INTEREST RATES AND DEBT
After being in an environment of low interest rate since the GFC , global debt has now exploded to unimaginable levels.
This is now causing refinancing problems as debt now needs to be rolled over albeit at a much higher level. This situation is causing several economies to climb a wall of worry by refinancing at a higher rate , in particular emerging and frontier markets.
As developed markets continue to fight inflation by keeping rates higher, growth is getting slower and hurting economies and hurting other sectors of the economy which are sensitive to interest rates. i.e. commercial real estate .
This further leads to slower growth and government cannot collect enough taxes leading to a vicious cycle.
This situation will continue to create a huge gap between developed economies and emerging and frontier economies, further leading to the fragmentation of the world .

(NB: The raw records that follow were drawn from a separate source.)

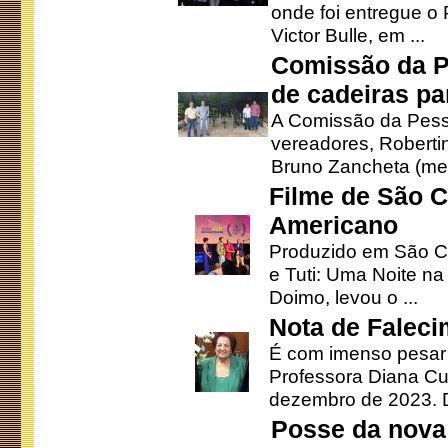
onde foi entregue o
Victor Bulle, em ...
Comissão da P
de cadeiras pa
A Comissão da Pesso
vereadores, Robertinh
Bruno Zancheta (mem
Filme de São C
Americano
Produzido em São Ca
e Tuti: Uma Noite na
Doimo, levou o ...
Nota de Faleci
É com imenso pesar
Professora Diana Cu
dezembro de 2023. Di
Posse da nova 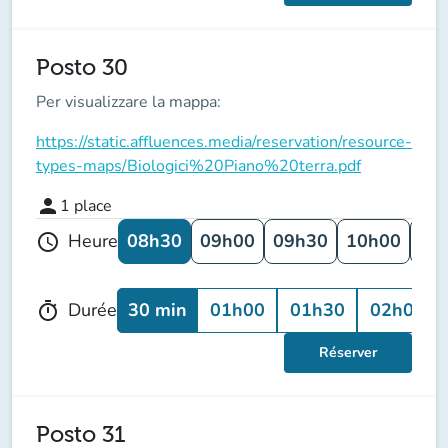
Posto 30
Per visualizzare la mappa:
https://static.affluences.media/reservation/resource-
types-maps/Biologici%20Piano%20terra.pdf
person
1
place
08h30
09h00
09h30
10h00
10
Heure
schedule
30 min
01h00
01h30
02h00
Durée
timer
Réserver
Posto 31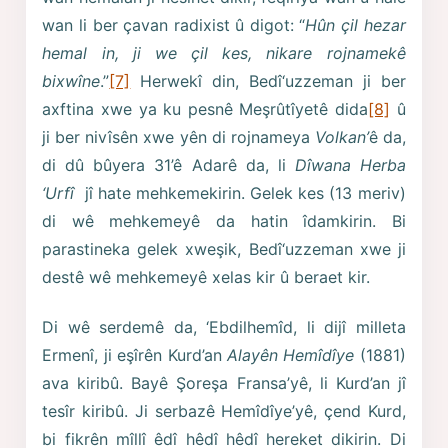
wan li ber çavan radixist û digot: “
Hûn çil hezar
hemal in, ji we çil kes, nikare rojnamekê
bixwîne
.”
[7]
Herwekî din, Bedî‘uzzeman ji ber
axftina xwe ya ku pesnê Meşrûtîyetê dida
[8]
û
ji ber nivîsên xwe yên di rojnameya
Volkan’
ê da,
di dû bûyera 31’ê Adarê da, li
Dîwana Herba
‘Urfî
jî hate mehkemekirin. Gelek kes (13 meriv)
di wê mehkemeyê da hatin îdamkirin. Bi
parastineka gelek xweşik, Bedî‘uzzeman xwe ji
destê wê mehkemeyê xelas kir û beraet kir.
Di wê serdemê da, ‘Ebdilhemîd, li dijî milleta
Ermenî, ji eşîrên Kurd’an
Alayên Hemîdîye
(1881)
ava kiribû. Bayê Şoreşa Fransa’yê, li Kurd’an jî
tesîr kiribû. Ji serbazê Hemîdîye’yê, çend Kurd,
bi fikrên mîllî êdî hêdî hêdî hereket dikirin. Di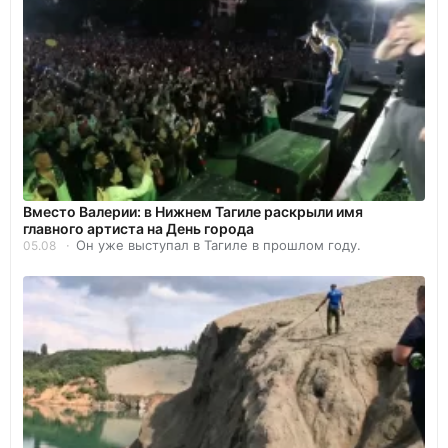
Вместо Валерии: в Нижнем Тагиле раскрыли имя
главного артиста на День города
Он уже выступал в Тагиле в прошлом году.
05.08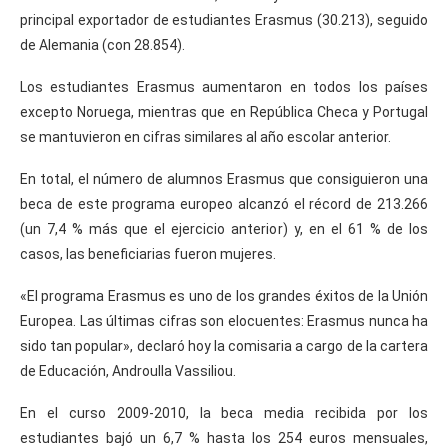
principal exportador de estudiantes Erasmus (30.213), seguido
de Alemania (con 28.854).
Los estudiantes Erasmus aumentaron en todos los países
excepto Noruega, mientras que en República Checa y Portugal
se mantuvieron en cifras similares al año escolar anterior.
En total, el número de alumnos Erasmus que consiguieron una
beca de este programa europeo alcanzó el récord de 213.266
(un 7,4 % más que el ejercicio anterior) y, en el 61 % de los
casos, las beneficiarias fueron mujeres.
«El programa Erasmus es uno de los grandes éxitos de la Unión
Europea. Las últimas cifras son elocuentes: Erasmus nunca ha
sido tan popular», declaró hoy la comisaria a cargo de la cartera
de Educación, Androulla Vassiliou.
En el curso 2009-2010, la beca media recibida por los
estudiantes bajó un 6,7 % hasta los 254 euros mensuales,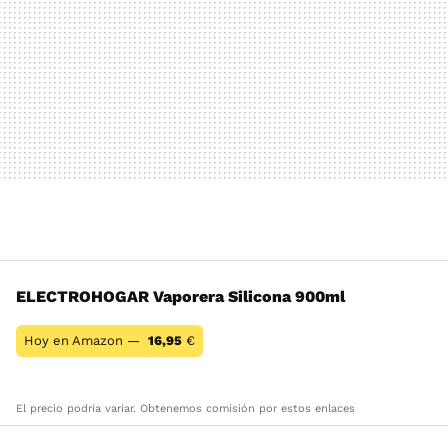
ELECTROHOGAR Vaporera Silicona 900ml
Hoy en Amazon —
16,95
€
El precio podría variar. Obtenemos comisión por estos enlaces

Covid-19 accelerated the need to borrow more as economies were on lock down. But now we seem to face the same fate as economies borrow more to refinance the debt they have accumulated . The chart below is American based but I think it is a template of many economies the world over.
Non politized intervention will need to be acted upon as continued refinancing of debt at higher rate leaving little to nothing for development ,will definitely lead to further fragmentation of the world economies, the manifestation of which is BRICS countries which seem intent on weaponizing their economic advantages.